Springing Forward…

First off, you can always tell how interested you are going to be in a blog based on how it begins. 

Like if it starts with, “I would like to talk about how to choose the best laundry detergent.”, you would probably press “Delete” before you even check if it’s your brand.

But if it starts with,I first discovered my penchant for decorating whilst surrounded by Western African pygmies in Cameroon while gathering exotic orchids”, I may have you at the ‘blog flap’.

Or not.

Sometimes you can capture your audience by starting with a joke.
A minister was visiting a country church. He began his sermon saying, ”Everyone is going to die.” The minister looked around and noticed a man in the front pew grinning broadly. “Why are you smiling?”“I’m not from this parish”, the man said, “I’m just visiting my sister for the weekend.” 

Or not.

Or maybe your readers just have an excited failure of hilarity.

Or by relaying a story.
 
 
There was this man that drove a stretch of highway past this tattered cardboard sign that read: “Honk if you’re happy.” Yes, a little juvenile and who would do it – such naïveté?But as the story goes, one day when this man drives past the sign with his little girl, on a whim, he beeps the horn. And then every day when he passes the sign, his daughter begs him to do it again, and pretty soon every time he’s on this stretch of highway, this jaded man is anticipating the sign and honking his horn.

And he said, “Just for a moment, I felt a little happier than I had before — as if honking the horn made me happier. If on a one-to-ten scale, I was feeling an emotional two, when I honked the horn, my happiness grew several points. In time, when I turned on to Hwy 544, I noticed that my emotional set point would begin to rise. That entire 13.4 mile stretch began to become a place of emotional rejuvenation for me.”

So the man now has got to find out who put the sign up. He finds a house on the other side of the trees that lined the highway.

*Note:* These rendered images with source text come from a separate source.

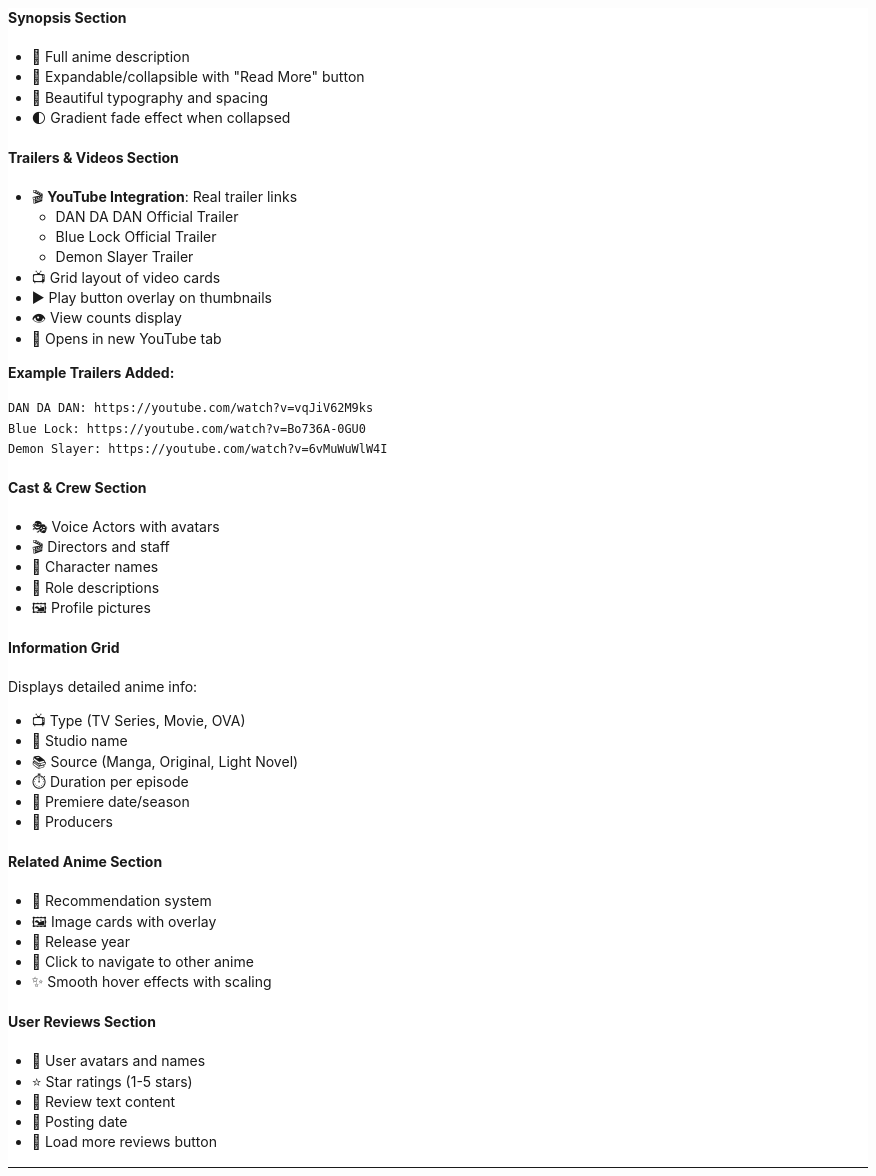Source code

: #### Synopsis Section
- 📖 Full anime description
- 📏 Expandable/collapsible with "Read More" button
- 🎨 Beautiful typography and spacing
- 🌓 Gradient fade effect when collapsed

#### Trailers & Videos Section
- 🎬 **YouTube Integration**: Real trailer links
  - DAN DA DAN Official Trailer
  - Blue Lock Official Trailer
  - Demon Slayer Trailer
- 📺 Grid layout of video cards
- ▶️ Play button overlay on thumbnails
- 👁️ View counts display
- 🔗 Opens in new YouTube tab

**Example Trailers Added:**
```
DAN DA DAN: https://youtube.com/watch?v=vqJiV62M9ks
Blue Lock: https://youtube.com/watch?v=Bo736A-0GU0
Demon Slayer: https://youtube.com/watch?v=6vMuWuWlW4I
```

#### Cast & Crew Section
- 🎭 Voice Actors with avatars
- 🎬 Directors and staff
- 🎪 Character names
- 👤 Role descriptions
- 🖼️ Profile pictures

#### Information Grid
Displays detailed anime info:
- 📺 Type (TV Series, Movie, OVA)
- 🏢 Studio name
- 📚 Source (Manga, Original, Light Novel)
- ⏱️ Duration per episode
- 📅 Premiere date/season
- 🎥 Producers

#### Related Anime Section
- 🔗 Recommendation system
- 🖼️ Image cards with overlay
- 📅 Release year
- 🎯 Click to navigate to other anime
- ✨ Smooth hover effects with scaling

#### User Reviews Section
- 👤 User avatars and names
- ⭐ Star ratings (1-5 stars)
- 💬 Review text content
- 📅 Posting date
- 🔄 Load more reviews button

---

He goes to the door and asks the man living there if he knows anything about the happy sign. The man at the door welcomes him in and says yes, yes, he made the sign and this is why.

Day after day he was sitting in a darkened bedroom with his terminally ill young wife, sitting there, watching her every day as she lay waiting to die. And one day when he couldn’t really take it anymore, he painted up that sign and stuck it out by the road, because he said, ‘I just wanted people in their cars not to take this moment for granted. This special, never-again-to-be-repeated moment with the ones they care for most should be savored and they should be aware of the happiness in the moment.’

At first, he said, that after he put out the sign, there was only a honk here and there. His dying wife asked what that was about and the husband explained how he’d put the sign out there. After a few days, there was more honking and then more. And then the husband said that the honking became like medicine to her.

As she lay there, she heard the horns and found great comfort in knowing that she was not isolated in a dark room dying. She was part of the happiness of the world; it was literally all around her. 

Nothing much has to happen for it to be life. 
 
I also have sought to be witty while being informative, but have probably succeeded more in being trenchant and quietly desperate, marrying painful revelations about human behavior (disguised for mine), along with professing the proper height for a kitchen garbage can.
It depends.

But I have found that once you are past your physical peek, of say, 26, it is an incremental dive downhill from there. Contrary to popular opinion, growing up is hard to do.

Nevertheless, I have found that there lay some basic edicts on this path we call life: 
  

  • We have to be aware of what is missing in our lives. We notice as early as children, that most of our needs are usually unmet. 
  • No good story happens by eating a salad.
  • If we have a bad dream, didn’t sleep well or are depressed, we think it had something to do with what we ate—especially if it was pizza. It wasn’t.
  • If somebody tells us what is wrong with us or what they don’t like about us, they are probably, at least to a certain extent, corrrect. Owning up to it right away ends a lot of arguments.
  • Fruits and vegetables deserve a deeper analysis. 
  • Nothing can keep you young like an open mind—except maybe great sex. Heck, even mediocre sex can add a few years.
  • Know that you do not have to be beautiful ’cause that’s why Demi Moore was born.
  • Do not read the article – “442 Tips to Monetize your Social Media Presence in 2018”. It will make you crazy.
  • There are reasons your living room sofa is holding you back.
 
Anyways, this is how I remember it. 
 
 

Comments

  1. Cheryl P. says

    Really loved this Blog. Have now decided to go to Honolulu in 2 yrs and look for those flowers.